▶ Exercise description: The entries below are to be returned exactly. Include all of them.

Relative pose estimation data
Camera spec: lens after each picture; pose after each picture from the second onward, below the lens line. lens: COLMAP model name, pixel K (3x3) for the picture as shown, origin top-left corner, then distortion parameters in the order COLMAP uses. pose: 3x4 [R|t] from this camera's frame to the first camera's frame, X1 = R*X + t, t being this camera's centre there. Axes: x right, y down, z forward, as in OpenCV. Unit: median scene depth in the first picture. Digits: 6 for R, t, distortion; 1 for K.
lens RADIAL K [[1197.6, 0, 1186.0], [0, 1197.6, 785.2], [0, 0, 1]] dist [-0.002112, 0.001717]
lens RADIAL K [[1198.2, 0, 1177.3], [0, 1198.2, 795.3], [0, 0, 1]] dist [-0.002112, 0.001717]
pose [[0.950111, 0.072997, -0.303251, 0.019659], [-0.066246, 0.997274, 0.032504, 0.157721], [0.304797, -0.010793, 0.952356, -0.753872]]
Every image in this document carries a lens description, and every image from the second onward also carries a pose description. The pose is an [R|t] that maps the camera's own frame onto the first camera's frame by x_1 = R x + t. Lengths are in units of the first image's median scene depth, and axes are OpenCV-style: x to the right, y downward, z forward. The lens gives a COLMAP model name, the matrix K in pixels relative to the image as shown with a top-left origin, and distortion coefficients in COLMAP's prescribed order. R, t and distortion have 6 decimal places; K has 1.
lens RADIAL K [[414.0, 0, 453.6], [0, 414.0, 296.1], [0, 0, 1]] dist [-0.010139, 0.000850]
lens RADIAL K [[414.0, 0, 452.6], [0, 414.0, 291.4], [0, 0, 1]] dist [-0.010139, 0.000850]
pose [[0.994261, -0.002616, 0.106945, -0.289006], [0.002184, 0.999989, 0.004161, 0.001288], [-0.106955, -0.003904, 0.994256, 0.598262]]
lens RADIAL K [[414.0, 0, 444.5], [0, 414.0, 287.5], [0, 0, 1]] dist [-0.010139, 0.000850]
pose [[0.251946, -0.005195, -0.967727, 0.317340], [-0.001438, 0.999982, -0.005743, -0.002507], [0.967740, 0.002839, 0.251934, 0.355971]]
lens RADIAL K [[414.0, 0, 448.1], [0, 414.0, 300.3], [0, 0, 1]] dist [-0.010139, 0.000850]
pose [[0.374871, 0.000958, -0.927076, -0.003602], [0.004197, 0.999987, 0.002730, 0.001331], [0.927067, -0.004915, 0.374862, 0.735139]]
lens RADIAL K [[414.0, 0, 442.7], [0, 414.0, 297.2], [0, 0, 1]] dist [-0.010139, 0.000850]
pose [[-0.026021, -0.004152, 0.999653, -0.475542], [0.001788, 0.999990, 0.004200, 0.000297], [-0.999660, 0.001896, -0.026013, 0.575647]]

▶ Expected output:
Camera spec: lens after each picture; pose after each picture from the second onward, below the lens line. lens: COLMAP model name, pixel K (3x3) for the picture as shown, origin top-left corner, then distortion parameters in the order COLMAP uses. pose: 3x4 [R|t] from this camera's frame to the first camera's frame, X1 = R*X + t, t being this camera's centre there. Axes: x right, y down, z forward, as in OpenCV. Unit: median scene depth in the first picture. Digits: 6 for R, t, distortion; 1 for K.
lens RADIAL K [[1197.6, 0, 1186.0], [0, 1197.6, 785.2], [0, 0, 1]] dist [-0.002112, 0.001717]
lens RADIAL K [[1198.2, 0, 1177.3], [0, 1198.2, 795.3], [0, 0, 1]] dist [-0.002112, 0.001717]
pose [[0.950111, 0.072997, -0.303251, 0.019659], [-0.066246, 0.997274, 0.032504, 0.157721], [0.304797, -0.010793, 0.952356, -0.753872]]
Every image in this document carries a lens description, and every image from the second onward also carries a pose description. The pose is an [R|t] that maps the camera's own frame onto the first camera's frame by x_1 = R x + t. Lengths are in units of the first image's median scene depth, and axes are OpenCV-style: x to the right, y downward, z forward. The lens gives a COLMAP model name, the matrix K in pixels relative to the image as shown with a top-left origin, and distortion coefficients in COLMAP's prescribed order. R, t and distortion have 6 decimal places; K has 1.
lens RADIAL K [[414.0, 0, 453.6], [0, 414.0, 296.1], [0, 0, 1]] dist [-0.010139, 0.000850]
lens RADIAL K [[414.0, 0, 452.6], [0, 414.0, 291.4], [0, 0, 1]] dist [-0.010139, 0.000850]
pose [[0.994261, -0.002616, 0.106945, -0.289006], [0.002184, 0.999989, 0.004161, 0.001288], [-0.106955, -0.003904, 0.994256, 0.598262]]
lens RADIAL K [[414.0, 0, 444.5], [0, 414.0, 287.5], [0, 0, 1]] dist [-0.010139, 0.000850]
pose [[0.251946, -0.005195, -0.967727, 0.317340], [-0.001438, 0.999982, -0.005743, -0.002507], [0.967740, 0.002839, 0.251934, 0.355971]]
lens RADIAL K [[414.0, 0, 448.1], [0, 414.0, 300.3], [0, 0, 1]] dist [-0.010139, 0.000850]
pose [[0.374871, 0.000958, -0.927076, -0.003602], [0.004197, 0.999987, 0.002730, 0.001331], [0.927067, -0.004915, 0.374862, 0.735139]]
lens RADIAL K [[414.0, 0, 442.7], [0, 414.0, 297.2], [0, 0, 1]] dist [-0.010139, 0.000850]
pose [[-0.026021, -0.004152, 0.999653, -0.475542], [0.001788, 0.999990, 0.004200, 0.000297], [-0.999660, 0.001896, -0.026013, 0.575647]]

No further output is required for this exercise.